Prendre soin de vous, aussi

Ces troubles sont émotionnellement violents pour l’aidant : on encaisse des paroles dures, on se sent impuissant, parfois coupable de s’énerver. Sachez que c’est humain, et que vous n’êtes pas un mauvais aidant. Accordez-vous des pauses, passez le relais, et n’hésitez pas à en parler : les associations comme France Alzheimer (francealzheimer.org) proposent des formations et des groupes de parole qui aident énormément. Et signalez toujours au médecin un changement brutal de comportement : il peut révéler un problème traitable.

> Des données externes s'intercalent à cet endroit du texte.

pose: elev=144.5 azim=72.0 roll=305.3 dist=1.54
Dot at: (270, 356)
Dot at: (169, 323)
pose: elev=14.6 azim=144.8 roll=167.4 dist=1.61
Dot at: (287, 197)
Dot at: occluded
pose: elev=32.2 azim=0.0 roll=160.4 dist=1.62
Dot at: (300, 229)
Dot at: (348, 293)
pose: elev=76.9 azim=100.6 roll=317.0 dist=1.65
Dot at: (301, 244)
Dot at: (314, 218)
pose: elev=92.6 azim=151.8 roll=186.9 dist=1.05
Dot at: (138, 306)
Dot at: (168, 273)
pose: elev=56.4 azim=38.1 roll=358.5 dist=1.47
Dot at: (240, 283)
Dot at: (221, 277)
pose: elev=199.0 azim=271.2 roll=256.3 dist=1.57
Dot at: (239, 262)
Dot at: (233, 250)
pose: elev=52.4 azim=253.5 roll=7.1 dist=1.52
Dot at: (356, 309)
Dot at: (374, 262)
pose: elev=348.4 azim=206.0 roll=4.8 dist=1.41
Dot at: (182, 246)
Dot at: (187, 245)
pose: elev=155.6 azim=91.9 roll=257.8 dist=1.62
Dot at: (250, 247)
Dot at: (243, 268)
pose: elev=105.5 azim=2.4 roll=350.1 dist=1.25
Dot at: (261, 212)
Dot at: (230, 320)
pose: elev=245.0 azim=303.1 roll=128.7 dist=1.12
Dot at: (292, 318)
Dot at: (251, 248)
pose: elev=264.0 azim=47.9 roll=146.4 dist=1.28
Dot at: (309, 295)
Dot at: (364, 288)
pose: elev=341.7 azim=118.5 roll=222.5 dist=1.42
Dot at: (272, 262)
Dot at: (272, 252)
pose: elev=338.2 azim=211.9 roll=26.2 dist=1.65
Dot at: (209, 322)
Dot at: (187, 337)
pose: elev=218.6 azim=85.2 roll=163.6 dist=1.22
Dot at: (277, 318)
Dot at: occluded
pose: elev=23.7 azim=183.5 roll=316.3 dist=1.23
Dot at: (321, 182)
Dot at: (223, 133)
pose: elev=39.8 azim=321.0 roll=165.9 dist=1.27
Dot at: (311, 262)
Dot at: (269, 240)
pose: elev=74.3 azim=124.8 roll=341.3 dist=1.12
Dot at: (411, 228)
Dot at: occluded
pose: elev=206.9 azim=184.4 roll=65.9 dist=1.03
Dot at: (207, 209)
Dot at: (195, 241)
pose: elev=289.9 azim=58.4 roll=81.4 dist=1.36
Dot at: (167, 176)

La méthode en 3 temps quand une crise éclate

Dans le feu de l’action, il est difficile de réfléchir. Gardez en tête une méthode simple en trois temps. 1. Se calmer soi-même d’abord : respirez, baissez d’un ton, relâchez les épaules. Votre proche perçoit votre tension et la reflète comme un miroir ; votre calme est votre premier outil d’apaisement. 2. Sécuriser et ne pas affronter : écartez ce qui est dangereux, ne bloquez pas la personne, ne la contredisez pas, ne haussez pas la voix. Si la situation est trop tendue, éloignez-vous quelques minutes plutôt que d’escalader — beaucoup de crises retombent seules faute de « carburant ». 3. Détourner et rassurer : proposez autre chose qui plaît (une boisson, une musique, une promenade, regarder par la fenêtre), parlez d’un souvenir agréable, prenez doucement la main si le contact est accepté. Une fois la crise passée, ne revenez pas dessus avec des reproches : la personne ne s’en souvient souvent pas, et la culpabiliser ne ferait qu’angoisser. Notez plutôt, après coup, ce qui s’est passé juste avant : l’heure, le contexte, ce qui a déclenché. En tenant ce petit journal des crises, vous repérerez des schémas (toujours à la même heure, dans le bruit, avant un repas) qui vous permettront, peu à peu, de les anticiper et de les éviter.

Face aux troubles du comportement dans la maladie d’Alzheimer, retenez l’essentiel : ce n’est pas votre proche qui vous agresse, c’est la maladie qui s’exprime. Cherchez la cause, restez calme, adaptez l’environnement, et faites-vous accompagner. Ces réactions, si déroutantes soient-elles, s’apaisent presque toujours quand on cesse de lutter contre elles pour apprendre à les comprendre.